Gottesdienst zur Verabschiedung von Gregson Erasmus

Klaus Rieth (ELK-WUE), Gregson Erasmus (MCSA) und Heike Bosien (DiMOE) (Foto: EMS/Schaal)

„Ein Segen für alle“
Gottesdienst zur Verabschiedung von Gregson Erasmus

 

Mit einem feierlichen Gottesdienst wurde Pfarrer Gregson Erasmus am 28. Juli aus seinem Dienst bei der Württembergischen Landeskirche entlassen. Nach drei Jahren als Ökumenischer Mitarbeiter beim Dienst für Mission, Ökumene und Entwicklung (DiMOE) in Stuttgart kehrt er nun mit seiner Familie nach Südafrika zurück. Dort wird er eine Stelle als Gemeindepfarrer in Kapstadt übernehmen.

Freunde*innen, Kolleg*innen und Weggefährt*innen hatten sich in der Evangelischen Hospitalkirche versammelt, um sich von Erasmus, seiner Frau und seinen beiden Kindern zu verabschieden. Durch den Gottesdienst führte Pfarrerin Heike Bosien, Geschäftsführerin des DiMOE. „Euer Wirken hier war ein Segen für alle“, sagte Riley Edwards-Raudonat, ehemaliger Afrika-Referent der EMS, der die Predigt hielt.

Angesichts der Corona-Krise stehen auch die Kirchen vor großen Herausforderungen, betonte Klaus Rieth, Präsident der EMS, in seiner Ansprache. „Du hast uns in Deinen Erzählungen immer wieder deutlich gemacht, dass Kirche mehr ist, dass Kirche vom Evangelium lebt, und dass wir uns getrost darauf verlassen können, dass unsere Kirche erhalten wird.“

Gregson Erasmus ist in Südafrika geboren und hat dort evangelische Theologie studiert.
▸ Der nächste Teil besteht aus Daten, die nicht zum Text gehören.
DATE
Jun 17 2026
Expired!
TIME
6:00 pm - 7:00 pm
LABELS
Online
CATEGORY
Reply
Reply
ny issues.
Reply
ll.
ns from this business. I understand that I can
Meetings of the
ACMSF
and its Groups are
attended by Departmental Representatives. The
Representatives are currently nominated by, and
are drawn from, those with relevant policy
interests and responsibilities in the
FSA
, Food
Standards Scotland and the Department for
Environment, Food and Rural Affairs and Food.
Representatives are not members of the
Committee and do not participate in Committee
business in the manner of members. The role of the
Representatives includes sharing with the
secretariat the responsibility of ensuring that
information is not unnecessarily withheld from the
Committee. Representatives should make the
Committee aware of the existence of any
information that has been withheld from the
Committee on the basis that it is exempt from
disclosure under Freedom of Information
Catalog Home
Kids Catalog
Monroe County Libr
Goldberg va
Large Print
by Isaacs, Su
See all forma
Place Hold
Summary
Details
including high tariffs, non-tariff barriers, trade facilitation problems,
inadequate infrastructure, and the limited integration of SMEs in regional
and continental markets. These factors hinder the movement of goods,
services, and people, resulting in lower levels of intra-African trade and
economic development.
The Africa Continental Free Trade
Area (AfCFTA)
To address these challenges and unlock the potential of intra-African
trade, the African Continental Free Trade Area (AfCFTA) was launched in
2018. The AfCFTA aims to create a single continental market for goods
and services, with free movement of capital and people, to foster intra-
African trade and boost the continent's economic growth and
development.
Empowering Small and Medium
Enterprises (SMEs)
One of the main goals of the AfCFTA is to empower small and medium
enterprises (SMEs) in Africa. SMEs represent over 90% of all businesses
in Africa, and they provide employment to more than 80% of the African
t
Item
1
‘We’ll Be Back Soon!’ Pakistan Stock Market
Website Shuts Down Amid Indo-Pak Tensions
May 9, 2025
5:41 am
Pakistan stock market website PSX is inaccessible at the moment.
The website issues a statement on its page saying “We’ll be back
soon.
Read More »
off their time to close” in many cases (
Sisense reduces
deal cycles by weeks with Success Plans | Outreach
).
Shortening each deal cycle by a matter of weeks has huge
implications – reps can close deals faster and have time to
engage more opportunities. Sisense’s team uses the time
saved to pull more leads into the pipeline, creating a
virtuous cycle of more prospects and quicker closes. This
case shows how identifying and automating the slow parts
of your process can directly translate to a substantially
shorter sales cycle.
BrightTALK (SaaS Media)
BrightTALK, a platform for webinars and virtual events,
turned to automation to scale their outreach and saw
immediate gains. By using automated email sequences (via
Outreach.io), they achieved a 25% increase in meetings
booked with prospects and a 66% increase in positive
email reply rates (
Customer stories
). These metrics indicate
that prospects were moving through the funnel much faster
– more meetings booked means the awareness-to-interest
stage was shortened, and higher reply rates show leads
Er ist ordinierter Pfarrer der Moravian Church in South Africa (MCSA), einer der beiden EMS-Mitgliedskirchen auf dem afrikanischen Kontinent. Erasmus kam 2017 als Ökumenischer Mitarbeiter nach Deutschland. Schwerpunkte seiner Arbeit beim DiMOE waren unter anderem die Themen Globalisierung, Afrika, Missionsgeschichte und Kirchliche Partnerschaften.